• [EXERCISE INSTRUCTIONS]:
a. In the notes on bias/variance and model selection below, copy the passage from "Identify the Sweet" up to and including "101 102 ...).".
b. Answer these questions using the notes on bias/variance and model selection below:
(i) According to the notes, what happens to the training error and the test error when a classifier underfits?
(ii) What value of $k$ does Leave One Out Cross Validation correspond to?
(iii) In the telescopic search example, which value of $\lambda$ performs best in the first search?

• [SELECTED TEXT]:
12: Bias/Variance and Model Selection


Make Sure Your Model is Optimally Tuned

Remember ERM \[ \min_{\mathbf{w}}\frac{1}{n}\sum_{i=1}^{n}\underset{Loss}{\underbrace{l_{(s)}(h_{\mathbf{w}}({\mathbf{x}_i}),y_{i})}}+\underset{Regularizer}{\underbrace{\lambda r(w)}} \] How should we set $\lambda$ (regulates the bias/variance)?

Overfitting and Underfitting

There are two equally problematic cases which can arise when learning a classifier on a data set: underfitting and overfitting, each of which relate to the degree to which the data in the training set is extrapolated to apply to unknown data:

Underfitting: The classifier learned on the training set is not expressive enough to even account for the data provided. In this case, both the training error and the test error will be high, as the classifier does not account for relevant information present in the training set.

Overfitting: The classifier learned on the training set is too specific, and cannot be used to accurately infer anything about unseen data. Although training error continues to decrease over time, test error will begin to increase again as the classifier begins to make decisions based on patterns which exist only in the training set and not in the broader distribution.

Figure 1: overfitting and underfitting

Identify the Sweet Spot

Divide data into training and validation portions. Train your algorithm on the "training" split and evaluate it on the "validation" split, for various value of $\lambda$ (Typical values: 10-5 10-4 10-3 10-2 10-1 100 101 102 ...).

k-fold cross validation

Divide your training data into $k$ partitions. Train on $k-1$ of them and leave one out as validation set. Do this $k$ times (i.e. leave out every partition exactly once) and average the validation error across runs. This gives you a good estimate of the validation error (even with standard deviation). In the extreme case, you can have $k=n$, i.e. you only leave a single data point out (this is often referred to as LOOCV- Leave One Out Cross Validation). LOOCV is important if your data set is small and cannot afford to leave out many data points for evaluation .

Telescopic search

Do two searches: 1st, find the best order of magnitude for $\lambda$; 2nd, do a more fine-grained search around the best $\lambda$ found so far. For example, first you try $\lambda=0.01,0.1,1,10,100$. It turns out 10 is the best performing value. Then you try out $\lambda=5,10,15,20,25,...,95$ to test values "around" $10$.

• [PROVIDED INFORMATION]:
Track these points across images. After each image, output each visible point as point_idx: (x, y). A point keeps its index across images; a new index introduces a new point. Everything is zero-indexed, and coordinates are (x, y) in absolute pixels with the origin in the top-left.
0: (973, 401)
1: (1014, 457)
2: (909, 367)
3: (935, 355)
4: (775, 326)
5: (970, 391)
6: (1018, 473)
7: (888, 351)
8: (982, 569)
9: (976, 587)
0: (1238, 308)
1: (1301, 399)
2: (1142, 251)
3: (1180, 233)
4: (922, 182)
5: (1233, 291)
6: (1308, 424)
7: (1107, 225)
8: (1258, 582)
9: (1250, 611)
--
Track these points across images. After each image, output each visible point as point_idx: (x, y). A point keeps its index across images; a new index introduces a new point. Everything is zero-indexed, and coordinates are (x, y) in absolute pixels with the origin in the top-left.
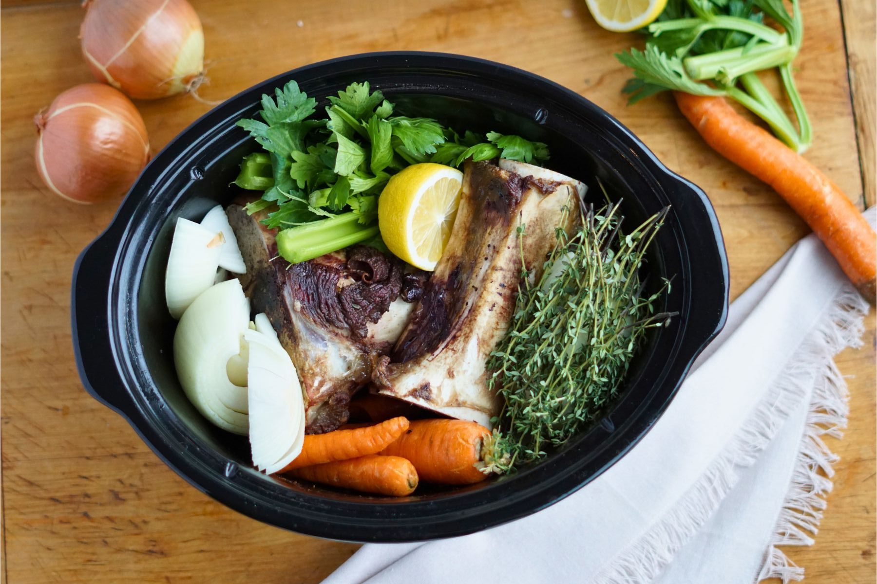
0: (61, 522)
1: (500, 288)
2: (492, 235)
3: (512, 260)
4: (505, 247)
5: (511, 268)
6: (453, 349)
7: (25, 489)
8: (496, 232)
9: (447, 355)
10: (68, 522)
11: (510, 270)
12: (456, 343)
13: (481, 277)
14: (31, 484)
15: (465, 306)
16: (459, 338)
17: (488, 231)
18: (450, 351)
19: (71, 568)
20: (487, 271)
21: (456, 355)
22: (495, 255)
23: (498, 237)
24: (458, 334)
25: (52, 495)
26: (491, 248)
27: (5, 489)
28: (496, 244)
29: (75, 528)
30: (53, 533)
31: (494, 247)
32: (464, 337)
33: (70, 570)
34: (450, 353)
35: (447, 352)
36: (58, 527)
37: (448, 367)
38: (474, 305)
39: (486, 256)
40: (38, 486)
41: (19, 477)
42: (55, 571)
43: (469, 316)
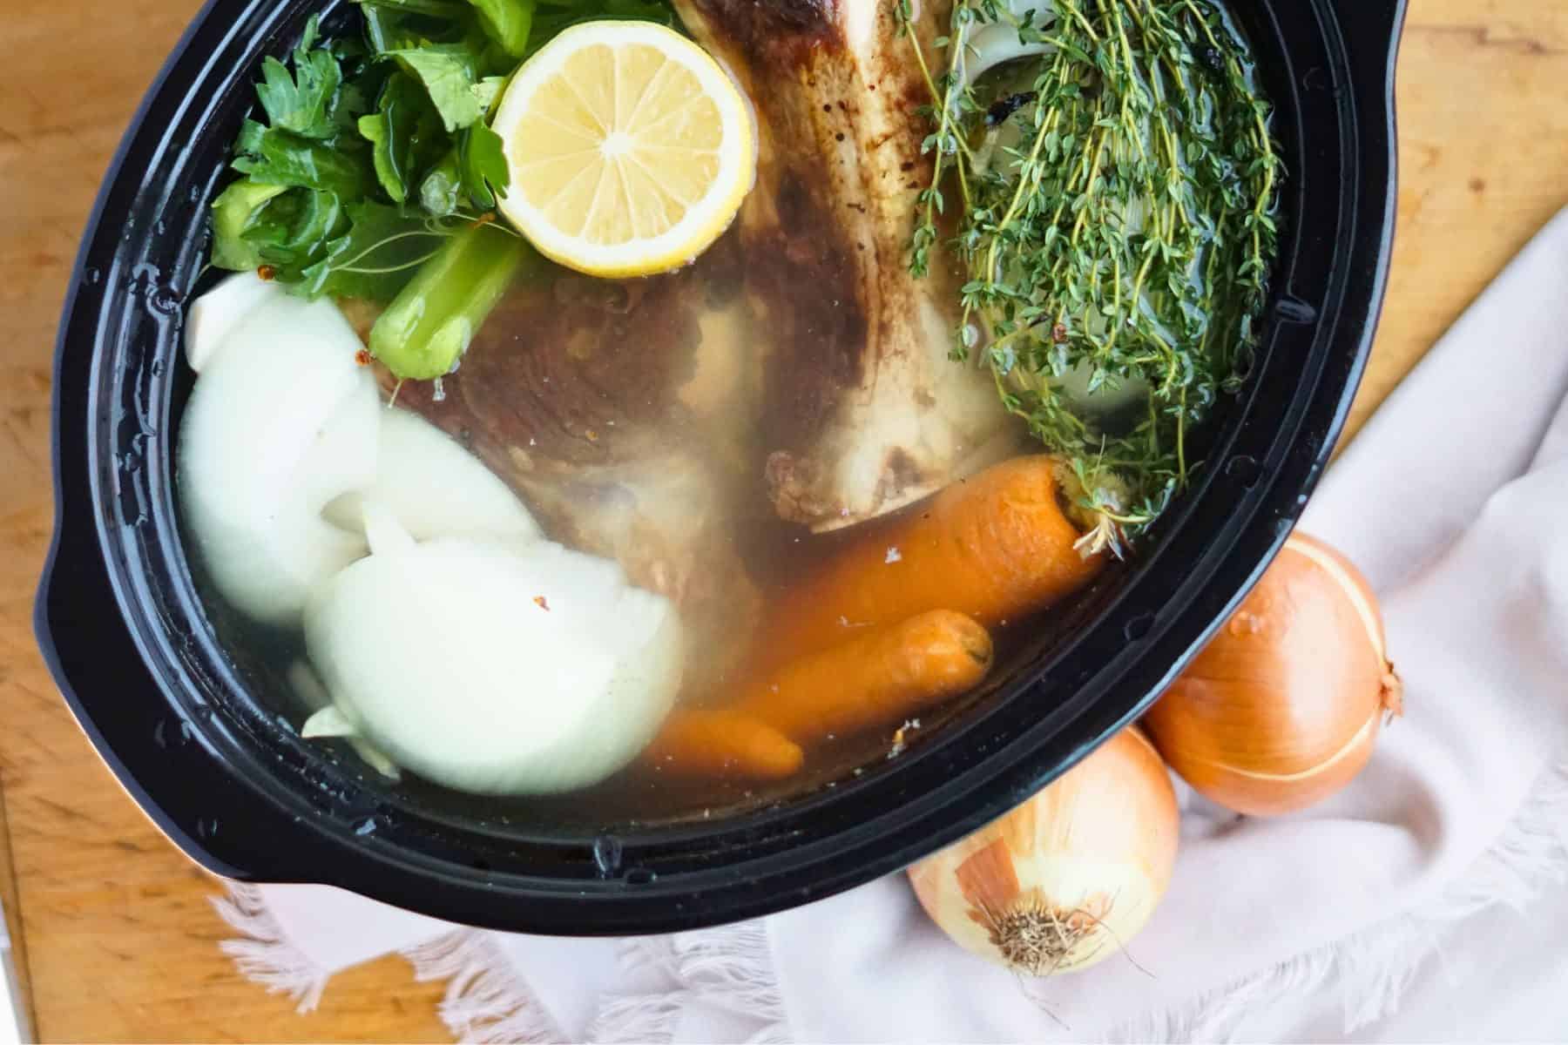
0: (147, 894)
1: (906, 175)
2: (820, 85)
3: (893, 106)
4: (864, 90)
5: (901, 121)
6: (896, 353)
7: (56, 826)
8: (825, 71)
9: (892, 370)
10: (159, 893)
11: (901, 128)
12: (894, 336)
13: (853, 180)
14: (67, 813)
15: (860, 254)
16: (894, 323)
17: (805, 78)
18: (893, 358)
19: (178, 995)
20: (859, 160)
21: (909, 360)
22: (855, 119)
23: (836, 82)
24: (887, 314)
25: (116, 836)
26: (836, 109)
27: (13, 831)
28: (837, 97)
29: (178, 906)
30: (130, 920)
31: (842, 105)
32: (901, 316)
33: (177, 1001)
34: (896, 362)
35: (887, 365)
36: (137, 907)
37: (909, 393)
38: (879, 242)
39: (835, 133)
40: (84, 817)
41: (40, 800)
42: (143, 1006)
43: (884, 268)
* * *
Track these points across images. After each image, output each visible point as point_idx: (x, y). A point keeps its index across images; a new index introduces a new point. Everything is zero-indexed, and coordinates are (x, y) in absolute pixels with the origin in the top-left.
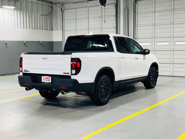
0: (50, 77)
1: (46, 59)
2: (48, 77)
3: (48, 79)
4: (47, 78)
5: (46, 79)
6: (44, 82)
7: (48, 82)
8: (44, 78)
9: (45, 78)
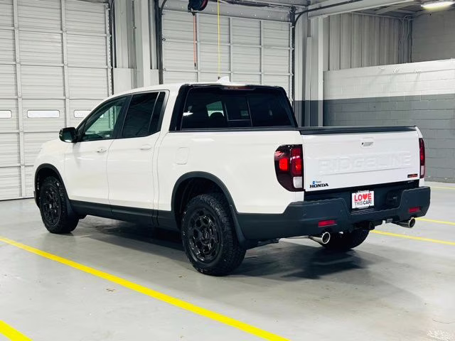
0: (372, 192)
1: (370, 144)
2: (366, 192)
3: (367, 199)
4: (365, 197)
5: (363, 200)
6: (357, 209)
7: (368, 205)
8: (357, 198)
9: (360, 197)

• [ANSWERS FOR THE TASKS]:
a.
Identify the Sweet Spot

Divide data into training and validation portions. Train your algorithm on the "training" split and evaluate it on the "validation" split, for various value of $\lambda$ (Typical values: 10-5 10-4 10-3 10-2 10-1 100 101 102 ...).

b.
(i) Both the training error and the test error are high.
(ii) $k=n$, so only a single data point is left out.
(iii) 10.